All of lore.kernel.org
 help / color / mirror / Atom feed
From: Alistair Popple <apopple@nvidia.com>
To: Dan Williams <dan.j.williams@intel.com>
Cc: linux-mm@kvack.org, vishal.l.verma@intel.com,
	dave.jiang@intel.com, logang@deltatee.com, bhelgaas@google.com,
	jack@suse.cz, jgg@ziepe.ca, catalin.marinas@arm.com,
	will@kernel.org, mpe@ellerman.id.au, npiggin@gmail.com,
	dave.hansen@linux.intel.com, ira.weiny@intel.com,
	willy@infradead.org, djwong@kernel.org, tytso@mit.edu,
	linmiaohe@huawei.com, david@redhat.com, peterx@redhat.com,
	linux-doc@vger.kernel.org, linux-kernel@vger.kernel.org,
	linux-arm-kernel@lists.infradead.org,
	linuxppc-dev@lists.ozlabs.org, nvdimm@lists.linux.dev,
	linux-cxl@vger.kernel.org, linux-fsdevel@vger.kernel.org,
	linux-ext4@vger.kernel.org, linux-xfs@vger.kernel.org,
	jhubbard@nvidia.com, hch@lst.de, david@fromorbit.com
Subject: Re: [PATCH 07/12] huge_memory: Allow mappings of PMD sized pages
Date: Mon, 14 Oct 2024 17:53:31 +1100	[thread overview]
Message-ID: <87bjznnp6v.fsf@nvdebian.thelocal> (raw)
In-Reply-To: <66f61ce4da80_964f2294fb@dwillia2-xfh.jf.intel.com.notmuch>


Dan Williams <dan.j.williams@intel.com> writes:

> Alistair Popple wrote:
>> Currently DAX folio/page reference counts are managed differently to
>> normal pages.
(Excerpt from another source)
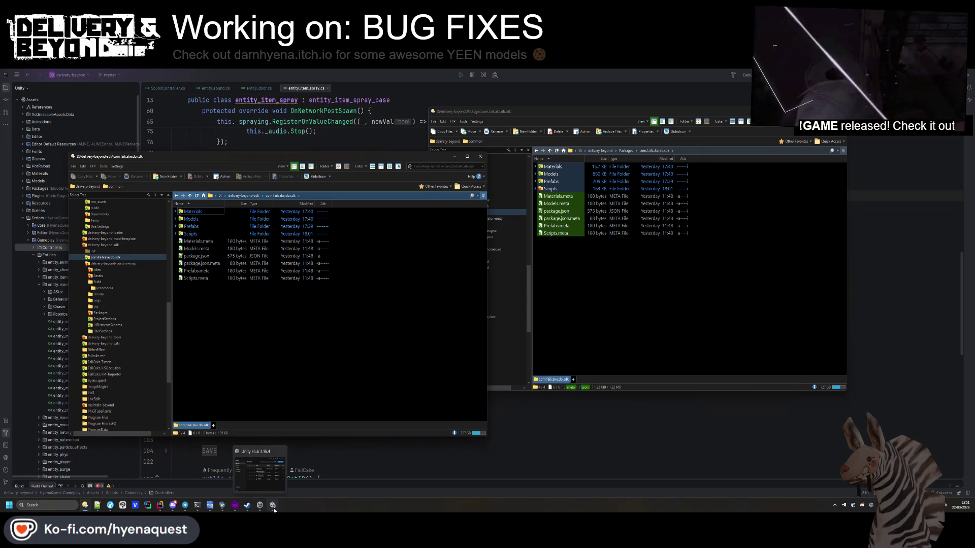
pyautogui.press('BackSpace')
To allow these to be managed the same as normal pages
>> introduce dax_insert_pfn_pmd. This will map the entire PMD-sized folio
>> and take references as it would for a normally mapped page.
>> 
>> This is distinct from the current mechanism, vmf_insert_pfn_pmd, which
>> simply inserts a special devmap PMD entry into the page table without
>> holding a reference to the page for the mapping.
>
> It would be useful to mention the rationale for the locking changes and
> your understanding of the new "pgtable deposit" handling, because those
> things make this not a trivial conversion.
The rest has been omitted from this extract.